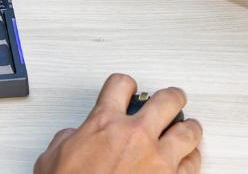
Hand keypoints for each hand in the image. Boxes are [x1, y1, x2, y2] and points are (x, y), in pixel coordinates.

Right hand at [34, 73, 202, 172]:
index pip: (121, 85)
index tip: (129, 90)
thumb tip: (78, 136)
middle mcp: (136, 136)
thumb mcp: (54, 157)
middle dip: (171, 97)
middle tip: (171, 98)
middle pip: (166, 100)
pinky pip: (193, 163)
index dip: (126, 85)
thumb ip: (71, 137)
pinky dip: (192, 158)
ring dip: (188, 127)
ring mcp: (158, 160)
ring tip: (187, 127)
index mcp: (105, 123)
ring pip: (188, 131)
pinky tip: (189, 157)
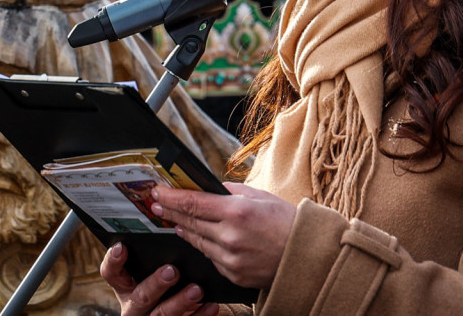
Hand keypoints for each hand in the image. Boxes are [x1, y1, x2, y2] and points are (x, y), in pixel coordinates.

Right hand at [100, 242, 218, 315]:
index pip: (111, 273)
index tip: (122, 246)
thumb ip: (154, 257)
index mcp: (125, 287)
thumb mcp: (148, 272)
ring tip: (196, 289)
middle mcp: (134, 306)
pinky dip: (199, 314)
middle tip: (171, 270)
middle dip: (155, 284)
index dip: (113, 261)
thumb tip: (176, 226)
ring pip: (162, 314)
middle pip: (140, 296)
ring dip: (180, 301)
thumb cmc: (160, 286)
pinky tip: (212, 304)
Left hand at [152, 182, 294, 288]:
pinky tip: (197, 237)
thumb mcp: (259, 197)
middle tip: (156, 203)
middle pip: (190, 222)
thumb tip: (208, 188)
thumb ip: (231, 192)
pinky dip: (204, 245)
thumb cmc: (286, 221)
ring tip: (174, 219)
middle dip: (171, 211)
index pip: (193, 203)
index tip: (158, 191)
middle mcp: (230, 236)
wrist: (306, 255)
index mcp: (237, 212)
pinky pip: (211, 257)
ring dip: (184, 228)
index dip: (171, 197)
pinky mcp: (233, 275)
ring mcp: (230, 259)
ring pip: (197, 241)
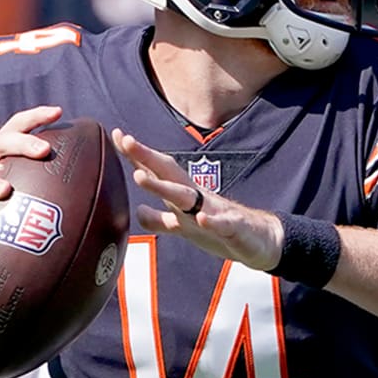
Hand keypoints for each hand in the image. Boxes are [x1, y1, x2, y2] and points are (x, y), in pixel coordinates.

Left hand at [111, 129, 283, 270]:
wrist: (260, 241)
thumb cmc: (219, 230)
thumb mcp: (183, 227)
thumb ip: (160, 220)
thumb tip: (138, 210)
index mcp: (186, 195)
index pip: (158, 171)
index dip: (138, 156)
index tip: (117, 136)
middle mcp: (198, 198)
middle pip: (169, 175)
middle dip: (147, 158)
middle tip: (126, 141)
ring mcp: (215, 211)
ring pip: (187, 198)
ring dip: (164, 187)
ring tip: (141, 177)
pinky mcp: (233, 229)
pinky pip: (222, 225)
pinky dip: (211, 221)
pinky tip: (200, 218)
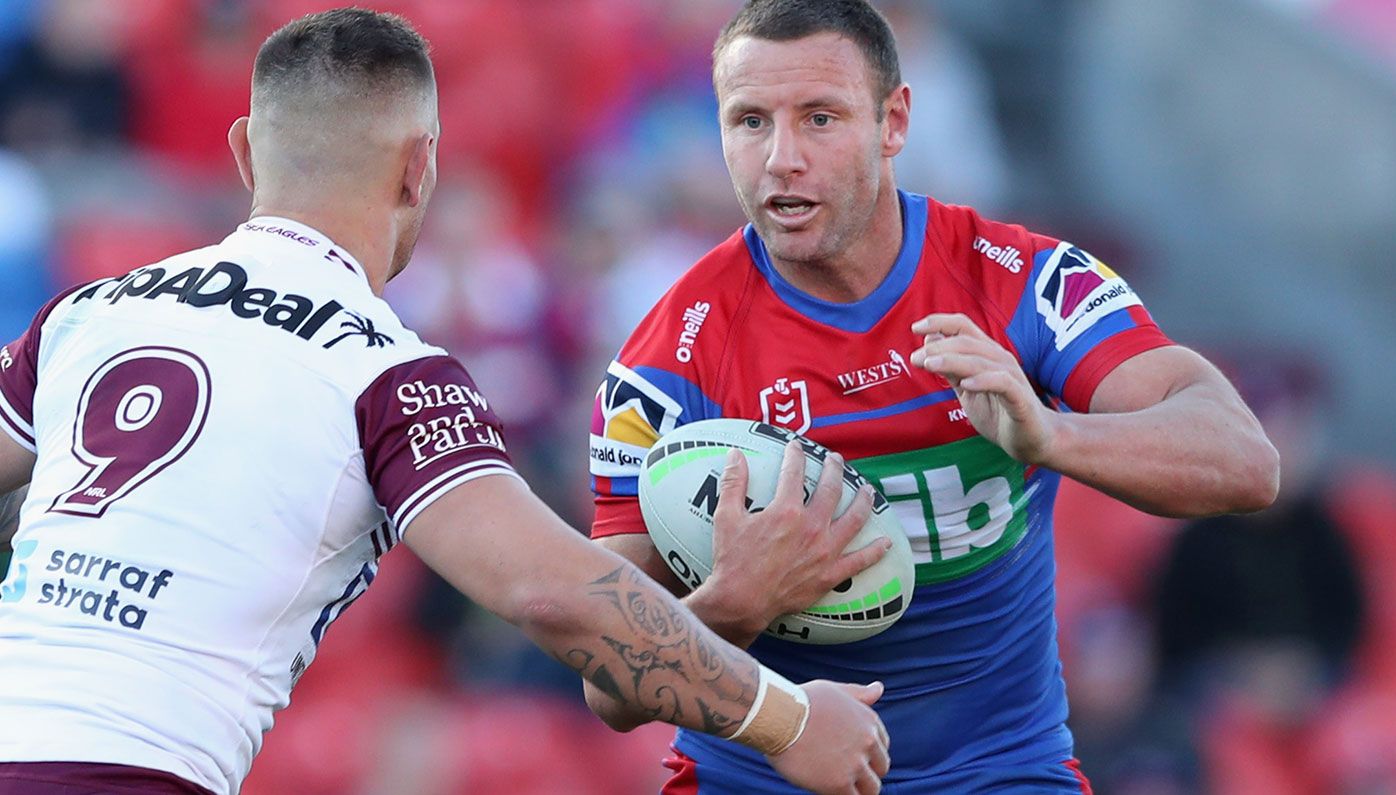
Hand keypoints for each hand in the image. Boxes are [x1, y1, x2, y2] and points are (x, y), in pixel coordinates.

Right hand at [699, 441, 884, 640]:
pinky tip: (886, 543)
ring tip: (868, 490)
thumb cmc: (732, 560)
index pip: (795, 472)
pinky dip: (875, 552)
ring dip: (863, 502)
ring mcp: (825, 551)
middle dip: (835, 470)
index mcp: (786, 511)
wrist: (742, 601)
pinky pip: (860, 561)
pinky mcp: (830, 575)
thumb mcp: (726, 517)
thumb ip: (733, 482)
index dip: (796, 455)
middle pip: (831, 490)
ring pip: (854, 519)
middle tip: (836, 459)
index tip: (796, 446)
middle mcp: (812, 527)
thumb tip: (735, 454)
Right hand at [768, 680, 889, 794]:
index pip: (882, 745)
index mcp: (868, 720)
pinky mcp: (839, 783)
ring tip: (841, 785)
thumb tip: (878, 688)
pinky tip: (829, 790)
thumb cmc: (800, 701)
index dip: (868, 752)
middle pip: (881, 767)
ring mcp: (855, 764)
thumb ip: (858, 693)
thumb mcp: (834, 691)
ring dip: (860, 788)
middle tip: (846, 772)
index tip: (853, 754)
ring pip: (872, 788)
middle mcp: (867, 742)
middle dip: (868, 771)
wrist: (778, 716)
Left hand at [910, 313, 1056, 463]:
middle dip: (939, 347)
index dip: (940, 322)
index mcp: (986, 354)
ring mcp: (1012, 377)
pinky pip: (1002, 383)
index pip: (963, 327)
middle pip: (967, 342)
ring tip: (930, 364)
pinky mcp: (1020, 398)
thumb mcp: (965, 389)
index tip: (915, 327)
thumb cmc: (999, 412)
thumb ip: (949, 368)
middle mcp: (1000, 360)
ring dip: (953, 360)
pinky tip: (965, 384)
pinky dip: (983, 380)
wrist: (1031, 440)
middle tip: (916, 358)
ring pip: (981, 360)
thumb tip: (928, 342)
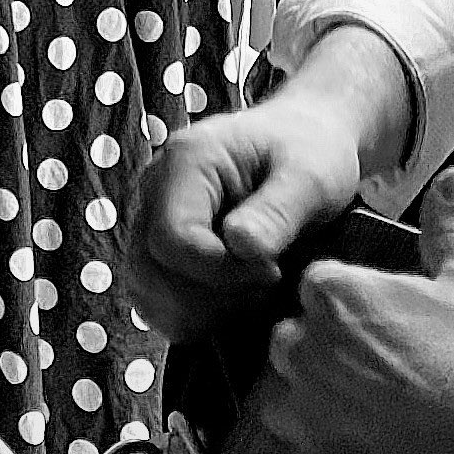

WHAT IS REQUIRED. Scan the material above for the word "hand". Copy each line where it occurs.

OUTPUT.
Hand keypoints for each hand in the image. Boxes are [x1, y1, x2, y2] and points are (x, y), in pixel coordinates.
Right hand at [34, 73, 202, 172]:
Hand keypoints for each hand in the image. Boxes are [x1, y1, x2, y2] and points are (x, y), in pixel coordinates.
Right hand at [100, 242, 218, 315]:
Left hand at [152, 182, 294, 288]:
Hand keypoints for each hand in the image. Boxes are [x1, y1, x2, y2] and points are (x, y), in pixel coordinates.
Left hand at [111, 129, 283, 270]:
Hand keypoints for each hand in the image. Boxes are [x1, y1, x2, y2] and points are (x, y), in pixel coordinates.
Right hand at [699, 441, 884, 640]:
Right hand at [768, 680, 889, 794]:
Left hand at [910, 313, 1056, 463]:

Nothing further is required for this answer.